:: To-do item ::
Give back exactly the lines of the data below, starting with the line that has "Shefqet Kercelli" and going on through the line that has "opinión personal que".

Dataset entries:
== Segment start ==

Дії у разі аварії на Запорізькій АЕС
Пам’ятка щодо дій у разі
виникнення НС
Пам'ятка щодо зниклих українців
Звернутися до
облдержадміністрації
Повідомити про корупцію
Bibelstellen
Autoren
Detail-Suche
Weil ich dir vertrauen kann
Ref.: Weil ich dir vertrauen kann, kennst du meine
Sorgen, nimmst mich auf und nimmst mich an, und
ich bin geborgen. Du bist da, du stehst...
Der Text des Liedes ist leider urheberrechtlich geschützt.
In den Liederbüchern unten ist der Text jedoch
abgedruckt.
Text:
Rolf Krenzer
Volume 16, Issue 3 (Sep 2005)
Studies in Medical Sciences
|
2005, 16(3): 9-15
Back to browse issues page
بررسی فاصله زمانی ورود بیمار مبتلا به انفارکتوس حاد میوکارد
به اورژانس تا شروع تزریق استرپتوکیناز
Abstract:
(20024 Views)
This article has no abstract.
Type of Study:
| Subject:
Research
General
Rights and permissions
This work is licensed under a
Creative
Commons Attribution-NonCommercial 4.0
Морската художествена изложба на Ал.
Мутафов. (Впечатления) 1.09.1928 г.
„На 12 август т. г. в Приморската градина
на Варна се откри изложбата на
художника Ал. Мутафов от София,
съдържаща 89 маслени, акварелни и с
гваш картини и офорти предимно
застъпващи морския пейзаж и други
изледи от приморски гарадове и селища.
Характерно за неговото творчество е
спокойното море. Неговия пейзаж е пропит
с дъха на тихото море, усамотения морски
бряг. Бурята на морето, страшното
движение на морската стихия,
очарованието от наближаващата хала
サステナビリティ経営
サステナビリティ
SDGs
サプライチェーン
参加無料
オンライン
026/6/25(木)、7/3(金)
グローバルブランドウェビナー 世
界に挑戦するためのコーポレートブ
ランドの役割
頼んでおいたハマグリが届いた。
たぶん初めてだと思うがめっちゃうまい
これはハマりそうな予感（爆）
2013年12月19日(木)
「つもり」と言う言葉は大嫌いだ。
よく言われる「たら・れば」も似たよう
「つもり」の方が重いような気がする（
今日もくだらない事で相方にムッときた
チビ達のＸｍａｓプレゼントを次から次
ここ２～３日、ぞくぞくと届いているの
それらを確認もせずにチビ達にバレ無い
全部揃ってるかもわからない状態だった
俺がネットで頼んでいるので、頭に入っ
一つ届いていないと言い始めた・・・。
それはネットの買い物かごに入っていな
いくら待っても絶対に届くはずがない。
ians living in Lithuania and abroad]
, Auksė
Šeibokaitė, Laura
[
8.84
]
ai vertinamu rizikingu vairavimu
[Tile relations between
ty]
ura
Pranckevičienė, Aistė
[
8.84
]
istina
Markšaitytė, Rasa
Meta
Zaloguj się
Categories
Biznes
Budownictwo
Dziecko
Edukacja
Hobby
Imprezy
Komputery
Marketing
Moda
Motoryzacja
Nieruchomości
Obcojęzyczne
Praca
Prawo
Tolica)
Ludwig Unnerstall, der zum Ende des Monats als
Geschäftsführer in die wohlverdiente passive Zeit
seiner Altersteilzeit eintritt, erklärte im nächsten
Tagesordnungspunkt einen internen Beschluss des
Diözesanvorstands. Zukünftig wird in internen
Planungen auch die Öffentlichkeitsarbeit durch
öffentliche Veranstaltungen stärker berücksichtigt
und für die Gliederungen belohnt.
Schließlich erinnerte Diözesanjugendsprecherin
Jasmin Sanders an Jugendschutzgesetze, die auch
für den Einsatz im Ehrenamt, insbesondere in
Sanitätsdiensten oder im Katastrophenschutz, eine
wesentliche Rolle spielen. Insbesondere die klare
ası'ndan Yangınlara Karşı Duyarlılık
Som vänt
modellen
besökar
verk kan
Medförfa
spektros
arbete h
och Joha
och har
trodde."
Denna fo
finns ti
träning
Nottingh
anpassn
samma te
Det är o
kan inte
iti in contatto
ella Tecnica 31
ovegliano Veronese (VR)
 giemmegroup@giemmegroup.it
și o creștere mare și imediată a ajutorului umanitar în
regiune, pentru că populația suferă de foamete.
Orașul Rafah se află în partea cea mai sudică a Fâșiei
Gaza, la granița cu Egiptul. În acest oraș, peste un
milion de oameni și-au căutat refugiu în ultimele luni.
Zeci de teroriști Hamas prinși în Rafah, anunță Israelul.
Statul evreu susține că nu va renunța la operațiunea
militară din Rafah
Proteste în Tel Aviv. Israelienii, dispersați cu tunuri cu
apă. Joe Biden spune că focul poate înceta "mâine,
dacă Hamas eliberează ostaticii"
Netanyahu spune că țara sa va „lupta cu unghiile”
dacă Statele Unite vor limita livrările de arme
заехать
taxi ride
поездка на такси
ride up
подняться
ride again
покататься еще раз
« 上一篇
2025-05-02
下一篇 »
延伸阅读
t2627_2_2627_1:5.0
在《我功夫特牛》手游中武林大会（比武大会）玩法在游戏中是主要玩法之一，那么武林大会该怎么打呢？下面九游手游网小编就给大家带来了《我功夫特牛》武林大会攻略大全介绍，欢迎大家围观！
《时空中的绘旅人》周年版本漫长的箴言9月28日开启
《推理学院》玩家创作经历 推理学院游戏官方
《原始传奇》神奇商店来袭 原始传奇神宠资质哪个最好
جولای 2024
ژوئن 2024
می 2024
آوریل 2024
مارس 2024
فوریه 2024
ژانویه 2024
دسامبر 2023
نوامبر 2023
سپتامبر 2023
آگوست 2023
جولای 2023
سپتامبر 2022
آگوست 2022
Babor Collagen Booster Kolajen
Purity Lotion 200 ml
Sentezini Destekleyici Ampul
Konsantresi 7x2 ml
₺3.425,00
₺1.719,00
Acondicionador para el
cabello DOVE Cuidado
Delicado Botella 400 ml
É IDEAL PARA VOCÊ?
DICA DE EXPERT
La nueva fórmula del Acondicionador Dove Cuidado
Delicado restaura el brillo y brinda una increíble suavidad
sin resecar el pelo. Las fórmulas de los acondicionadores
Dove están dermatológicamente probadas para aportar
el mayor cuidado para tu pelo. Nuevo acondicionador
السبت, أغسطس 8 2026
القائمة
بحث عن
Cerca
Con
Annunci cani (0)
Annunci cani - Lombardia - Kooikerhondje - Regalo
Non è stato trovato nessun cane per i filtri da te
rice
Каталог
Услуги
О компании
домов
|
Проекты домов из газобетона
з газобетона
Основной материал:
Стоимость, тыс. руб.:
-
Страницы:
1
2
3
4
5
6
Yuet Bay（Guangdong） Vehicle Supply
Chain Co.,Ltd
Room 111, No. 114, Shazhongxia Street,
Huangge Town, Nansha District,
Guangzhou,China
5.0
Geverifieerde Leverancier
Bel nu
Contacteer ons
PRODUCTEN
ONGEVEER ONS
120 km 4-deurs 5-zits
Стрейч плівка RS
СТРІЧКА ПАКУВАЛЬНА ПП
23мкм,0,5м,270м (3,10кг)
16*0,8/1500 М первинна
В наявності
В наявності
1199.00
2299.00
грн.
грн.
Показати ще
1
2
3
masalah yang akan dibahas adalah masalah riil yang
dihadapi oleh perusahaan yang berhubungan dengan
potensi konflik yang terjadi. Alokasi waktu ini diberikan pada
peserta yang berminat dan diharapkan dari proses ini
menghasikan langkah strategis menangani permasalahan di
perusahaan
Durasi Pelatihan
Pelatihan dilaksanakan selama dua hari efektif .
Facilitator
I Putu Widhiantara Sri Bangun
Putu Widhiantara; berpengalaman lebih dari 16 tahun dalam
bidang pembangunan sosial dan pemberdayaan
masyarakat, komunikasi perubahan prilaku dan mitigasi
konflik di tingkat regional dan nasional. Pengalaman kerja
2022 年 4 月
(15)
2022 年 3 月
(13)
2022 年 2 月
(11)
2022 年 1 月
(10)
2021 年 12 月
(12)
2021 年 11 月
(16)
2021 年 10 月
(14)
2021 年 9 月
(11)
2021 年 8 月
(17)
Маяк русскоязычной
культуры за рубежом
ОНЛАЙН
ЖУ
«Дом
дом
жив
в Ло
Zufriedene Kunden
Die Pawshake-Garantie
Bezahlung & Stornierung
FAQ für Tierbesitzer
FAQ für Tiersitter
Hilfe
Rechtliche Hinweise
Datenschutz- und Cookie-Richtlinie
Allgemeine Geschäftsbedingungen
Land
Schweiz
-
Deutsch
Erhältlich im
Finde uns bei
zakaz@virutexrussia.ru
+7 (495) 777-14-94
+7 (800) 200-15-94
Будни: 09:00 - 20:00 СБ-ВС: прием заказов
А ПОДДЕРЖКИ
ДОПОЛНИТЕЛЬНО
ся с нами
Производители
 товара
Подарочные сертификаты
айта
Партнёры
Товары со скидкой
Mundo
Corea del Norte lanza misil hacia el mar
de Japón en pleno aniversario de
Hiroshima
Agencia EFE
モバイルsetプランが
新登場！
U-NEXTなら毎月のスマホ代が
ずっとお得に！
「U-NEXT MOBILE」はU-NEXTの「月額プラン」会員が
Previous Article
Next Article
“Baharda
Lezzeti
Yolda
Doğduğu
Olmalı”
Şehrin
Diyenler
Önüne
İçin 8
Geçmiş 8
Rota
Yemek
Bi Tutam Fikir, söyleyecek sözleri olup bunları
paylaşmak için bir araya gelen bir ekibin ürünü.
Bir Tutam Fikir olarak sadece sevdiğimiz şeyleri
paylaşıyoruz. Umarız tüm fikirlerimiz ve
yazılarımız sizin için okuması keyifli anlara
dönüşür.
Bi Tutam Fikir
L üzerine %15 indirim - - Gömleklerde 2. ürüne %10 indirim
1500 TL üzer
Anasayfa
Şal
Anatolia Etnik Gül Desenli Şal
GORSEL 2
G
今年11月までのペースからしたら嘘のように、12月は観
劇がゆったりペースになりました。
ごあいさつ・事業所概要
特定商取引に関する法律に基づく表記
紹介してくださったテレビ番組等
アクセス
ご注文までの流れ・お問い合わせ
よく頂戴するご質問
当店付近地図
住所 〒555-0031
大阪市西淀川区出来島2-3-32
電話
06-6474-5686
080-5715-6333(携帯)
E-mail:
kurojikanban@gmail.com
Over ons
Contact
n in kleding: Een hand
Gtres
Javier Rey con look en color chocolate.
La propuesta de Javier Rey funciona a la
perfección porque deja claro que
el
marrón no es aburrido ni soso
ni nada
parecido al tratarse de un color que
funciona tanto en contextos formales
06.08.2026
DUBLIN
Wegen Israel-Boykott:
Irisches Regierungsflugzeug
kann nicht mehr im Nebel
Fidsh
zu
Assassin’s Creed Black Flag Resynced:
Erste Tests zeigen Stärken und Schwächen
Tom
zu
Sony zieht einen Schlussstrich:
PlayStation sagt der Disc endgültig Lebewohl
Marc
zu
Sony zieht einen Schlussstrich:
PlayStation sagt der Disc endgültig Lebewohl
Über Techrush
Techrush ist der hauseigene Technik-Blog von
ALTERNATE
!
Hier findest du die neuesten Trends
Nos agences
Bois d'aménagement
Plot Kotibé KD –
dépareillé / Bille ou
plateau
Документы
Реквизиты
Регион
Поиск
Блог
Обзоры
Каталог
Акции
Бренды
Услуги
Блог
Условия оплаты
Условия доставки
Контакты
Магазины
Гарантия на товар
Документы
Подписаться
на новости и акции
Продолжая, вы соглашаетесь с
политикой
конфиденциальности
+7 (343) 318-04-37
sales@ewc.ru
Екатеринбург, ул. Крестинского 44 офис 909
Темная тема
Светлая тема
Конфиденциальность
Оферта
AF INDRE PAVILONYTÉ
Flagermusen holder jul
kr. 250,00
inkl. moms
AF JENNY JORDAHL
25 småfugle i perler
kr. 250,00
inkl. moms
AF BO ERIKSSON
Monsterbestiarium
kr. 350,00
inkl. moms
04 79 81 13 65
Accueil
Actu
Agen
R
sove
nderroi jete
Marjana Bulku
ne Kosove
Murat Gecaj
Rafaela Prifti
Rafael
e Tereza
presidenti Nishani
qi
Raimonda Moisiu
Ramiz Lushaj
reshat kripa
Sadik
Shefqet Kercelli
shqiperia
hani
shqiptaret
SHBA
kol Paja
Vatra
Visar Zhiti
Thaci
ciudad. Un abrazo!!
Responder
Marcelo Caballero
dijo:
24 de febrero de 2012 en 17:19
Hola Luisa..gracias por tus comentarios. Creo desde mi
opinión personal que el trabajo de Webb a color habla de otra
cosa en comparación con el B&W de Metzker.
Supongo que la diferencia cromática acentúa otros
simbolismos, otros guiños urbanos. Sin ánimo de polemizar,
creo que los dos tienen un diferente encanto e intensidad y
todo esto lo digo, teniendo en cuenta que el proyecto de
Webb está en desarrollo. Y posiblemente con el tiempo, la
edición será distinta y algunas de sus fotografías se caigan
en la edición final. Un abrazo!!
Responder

== Segment end ==

:: Exercise solution ::
Shefqet Kercelli
shqiperia
hani
shqiptaret
SHBA
kol Paja
Vatra
Visar Zhiti
Thaci
ciudad. Un abrazo!!
Responder
Marcelo Caballero
dijo:
24 de febrero de 2012 en 17:19
Hola Luisa..gracias por tus comentarios. Creo desde mi
opinión personal que el trabajo de Webb a color habla de otra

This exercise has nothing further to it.